About a mile to the east (1.3 km) the road turns to head in a southeastern direction instead of the eastern direction of most of the route. The routing along this part of the road almost parallels NC 43 to the east of the road. 3.7 mi after the road turned in a southeastern direction. NC 102 intersects Stokestown–St.Johns Road (SR 1753). The road continues across Clayroot Swamp before the intersection with NC 43. The route continues eastward from that intersection and crosses Creeping Swamp and Gorham Swamp before crossing over a railroad owned by Norfolk Southern. Immediately after NC 102 crosses the railroad tracks, it ends at US 17.

==History==
NC 102 first appeared on the 1924 first official state map running from NC 10 (present day US 70 Business) to NC 12 in Snow Hill. The 1930 North Carolina state map shows that a section of NC 102 was built from NC 60 north of Fayetteville to NC 22 in Sampson County. This section was not connected to the rest of NC 102 which had also been extended south of Goldsboro to Newton Grove. By 1931 the two sections of NC 102 were connected with NC 102 running a short concurrency with NC 23 south of Newton Grove. Between 1931 and 1936, the road was extended to its current eastern terminus at US 17. The road had a short concurrency with US 258 from Snow Hill to 3 mi to the northeast. Between 1931 and 1938, NC 102 was rerouted in Goldsboro leaving NC 102A the old route.

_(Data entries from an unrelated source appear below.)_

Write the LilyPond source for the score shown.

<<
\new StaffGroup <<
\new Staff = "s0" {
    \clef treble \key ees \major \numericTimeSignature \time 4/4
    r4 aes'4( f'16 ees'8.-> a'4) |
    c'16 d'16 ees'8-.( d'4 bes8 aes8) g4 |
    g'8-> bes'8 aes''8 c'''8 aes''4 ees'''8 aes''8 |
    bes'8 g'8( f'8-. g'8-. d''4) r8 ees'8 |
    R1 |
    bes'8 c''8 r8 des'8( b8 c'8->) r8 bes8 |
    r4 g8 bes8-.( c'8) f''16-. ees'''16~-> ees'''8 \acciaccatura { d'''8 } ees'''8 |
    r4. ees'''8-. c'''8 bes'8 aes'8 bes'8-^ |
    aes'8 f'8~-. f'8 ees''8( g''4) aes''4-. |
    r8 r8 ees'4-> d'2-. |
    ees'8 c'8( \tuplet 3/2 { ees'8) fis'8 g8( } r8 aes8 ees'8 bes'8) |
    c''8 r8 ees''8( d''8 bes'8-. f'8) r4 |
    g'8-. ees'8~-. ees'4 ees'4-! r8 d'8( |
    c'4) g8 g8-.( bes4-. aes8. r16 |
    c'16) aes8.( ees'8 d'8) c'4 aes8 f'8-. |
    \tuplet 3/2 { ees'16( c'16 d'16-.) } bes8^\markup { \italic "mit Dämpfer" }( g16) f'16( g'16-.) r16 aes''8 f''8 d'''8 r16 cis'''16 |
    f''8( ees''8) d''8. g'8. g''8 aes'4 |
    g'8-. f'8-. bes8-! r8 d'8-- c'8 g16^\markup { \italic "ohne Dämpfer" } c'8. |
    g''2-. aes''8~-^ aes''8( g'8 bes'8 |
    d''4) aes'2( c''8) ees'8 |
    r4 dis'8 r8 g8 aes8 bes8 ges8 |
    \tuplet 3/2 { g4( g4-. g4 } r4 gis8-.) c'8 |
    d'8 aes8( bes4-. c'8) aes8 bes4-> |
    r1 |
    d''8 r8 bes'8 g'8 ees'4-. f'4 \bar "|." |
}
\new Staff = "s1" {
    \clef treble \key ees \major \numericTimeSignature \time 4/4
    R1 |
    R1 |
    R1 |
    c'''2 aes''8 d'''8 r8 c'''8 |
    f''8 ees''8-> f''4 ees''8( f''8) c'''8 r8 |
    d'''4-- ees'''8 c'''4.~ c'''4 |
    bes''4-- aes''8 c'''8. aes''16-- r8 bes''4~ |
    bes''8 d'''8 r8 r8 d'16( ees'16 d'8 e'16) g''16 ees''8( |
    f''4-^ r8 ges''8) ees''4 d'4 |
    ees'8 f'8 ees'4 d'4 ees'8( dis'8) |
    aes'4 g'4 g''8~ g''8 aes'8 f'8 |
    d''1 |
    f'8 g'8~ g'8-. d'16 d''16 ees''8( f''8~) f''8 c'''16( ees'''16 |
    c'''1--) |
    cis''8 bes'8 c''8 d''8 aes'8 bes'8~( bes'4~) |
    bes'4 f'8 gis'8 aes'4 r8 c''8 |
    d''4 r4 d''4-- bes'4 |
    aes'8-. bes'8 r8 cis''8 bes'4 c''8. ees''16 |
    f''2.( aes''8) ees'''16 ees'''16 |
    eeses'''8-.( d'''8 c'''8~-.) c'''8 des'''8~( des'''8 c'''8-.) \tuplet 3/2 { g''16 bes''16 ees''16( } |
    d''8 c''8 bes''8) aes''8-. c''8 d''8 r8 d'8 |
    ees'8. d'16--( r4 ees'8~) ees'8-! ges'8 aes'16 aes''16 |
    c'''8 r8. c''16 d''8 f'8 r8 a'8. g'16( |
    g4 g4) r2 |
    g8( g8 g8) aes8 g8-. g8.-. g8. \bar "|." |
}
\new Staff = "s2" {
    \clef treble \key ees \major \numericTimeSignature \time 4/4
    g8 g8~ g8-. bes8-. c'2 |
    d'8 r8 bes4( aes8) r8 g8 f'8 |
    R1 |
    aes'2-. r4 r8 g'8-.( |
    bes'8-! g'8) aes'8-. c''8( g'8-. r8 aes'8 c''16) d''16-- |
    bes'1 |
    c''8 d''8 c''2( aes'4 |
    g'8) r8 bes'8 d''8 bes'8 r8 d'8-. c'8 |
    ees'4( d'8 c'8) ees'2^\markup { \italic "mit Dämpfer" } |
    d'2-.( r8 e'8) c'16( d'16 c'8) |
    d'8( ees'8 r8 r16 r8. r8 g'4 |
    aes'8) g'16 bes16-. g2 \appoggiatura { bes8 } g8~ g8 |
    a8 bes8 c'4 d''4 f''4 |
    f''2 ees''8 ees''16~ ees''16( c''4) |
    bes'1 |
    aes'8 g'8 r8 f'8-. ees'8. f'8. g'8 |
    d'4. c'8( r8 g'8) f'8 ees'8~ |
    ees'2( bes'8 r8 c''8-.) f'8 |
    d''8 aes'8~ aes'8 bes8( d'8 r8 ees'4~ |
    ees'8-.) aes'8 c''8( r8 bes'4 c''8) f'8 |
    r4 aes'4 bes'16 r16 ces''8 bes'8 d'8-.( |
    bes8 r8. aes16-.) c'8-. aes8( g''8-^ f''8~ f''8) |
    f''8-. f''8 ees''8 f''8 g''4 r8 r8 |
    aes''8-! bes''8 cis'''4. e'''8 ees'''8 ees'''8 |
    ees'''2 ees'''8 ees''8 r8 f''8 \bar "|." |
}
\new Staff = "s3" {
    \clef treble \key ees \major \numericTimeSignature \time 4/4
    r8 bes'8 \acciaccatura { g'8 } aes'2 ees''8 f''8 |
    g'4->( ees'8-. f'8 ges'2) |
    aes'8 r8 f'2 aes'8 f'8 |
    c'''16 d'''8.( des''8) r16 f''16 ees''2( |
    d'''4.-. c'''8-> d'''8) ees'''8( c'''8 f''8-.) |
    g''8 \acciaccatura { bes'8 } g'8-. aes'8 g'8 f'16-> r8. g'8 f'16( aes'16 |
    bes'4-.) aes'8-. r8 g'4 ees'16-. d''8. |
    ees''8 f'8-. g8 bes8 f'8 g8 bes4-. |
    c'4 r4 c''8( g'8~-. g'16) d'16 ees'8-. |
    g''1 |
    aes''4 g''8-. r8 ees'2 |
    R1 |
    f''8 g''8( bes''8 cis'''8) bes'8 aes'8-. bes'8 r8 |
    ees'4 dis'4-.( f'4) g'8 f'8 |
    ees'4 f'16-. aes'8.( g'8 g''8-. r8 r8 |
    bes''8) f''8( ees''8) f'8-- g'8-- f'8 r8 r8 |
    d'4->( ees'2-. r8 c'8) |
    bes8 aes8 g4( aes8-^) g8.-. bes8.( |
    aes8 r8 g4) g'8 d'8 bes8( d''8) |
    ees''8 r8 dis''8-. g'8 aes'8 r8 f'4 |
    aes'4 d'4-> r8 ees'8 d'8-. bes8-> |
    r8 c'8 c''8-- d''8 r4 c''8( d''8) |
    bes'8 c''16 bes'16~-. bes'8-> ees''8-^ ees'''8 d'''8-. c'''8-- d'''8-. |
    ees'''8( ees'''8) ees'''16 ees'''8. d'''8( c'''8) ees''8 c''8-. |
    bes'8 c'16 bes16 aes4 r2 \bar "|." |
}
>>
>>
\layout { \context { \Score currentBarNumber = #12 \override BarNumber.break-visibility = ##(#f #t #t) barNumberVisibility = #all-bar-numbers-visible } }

In 1941, NC 102 was routed onto US 13 through Newton Grove. Around 1953 the road was routed back onto its original routing through Goldsboro, eliminating NC 102A. Between 1956 and 1957, US 13 was extended along NC 102 from Snow Hill to US 70 east of Goldsboro. In 1958, NC 102 was routed along a freeway around Goldsboro, along with US 70 and US 117. Between 1958 and 1961, NC 102 was routed onto new routing, which is currently US 13. Between the years of 1961 and 1963, the section of routing between US 301 and I-95 was downgraded to a secondary road. During the same time the routing between I-95 and Snow Hill was renumbered as US 13. In 1977, NC 102 was truncated to its current western terminus. The routing it left behind was used to extend NC 903. The routing of NC 102 has stayed the same since 1977.

==Major intersections==

County: Location; mi; km; Destinations; Notes
Pitt: ​; 0.0; 0.0; NC 903 – Snow Hill, Winterville
Ayden: 2.1; 3.4; NC 11 Byp. – Greenville, Kinston; Exit 113 of NC 11 Bypass
2.3: 3.7; NC 11 – Kinston, Greenville
Calico: 14.6; 23.5; NC 43 – Vanceboro, Greenville
Beaufort: ​; 22.3; 35.9; US 17 – New Bern, Washington
1.000 mi = 1.609 km; 1.000 km = 0.621 mi

==Special routes==

===Goldsboro alternate route===

North Carolina Highway 102A (NC 102A) was established between 1931–38 as a renumbering of NC 102, from Chestnut Street, along George and Ash Streets, ending at Center Street. It also shared a concurrency with US 70/NC 111 along Ash Street. By 1953, it was decommissioned in favor of US 117-A and NC 102.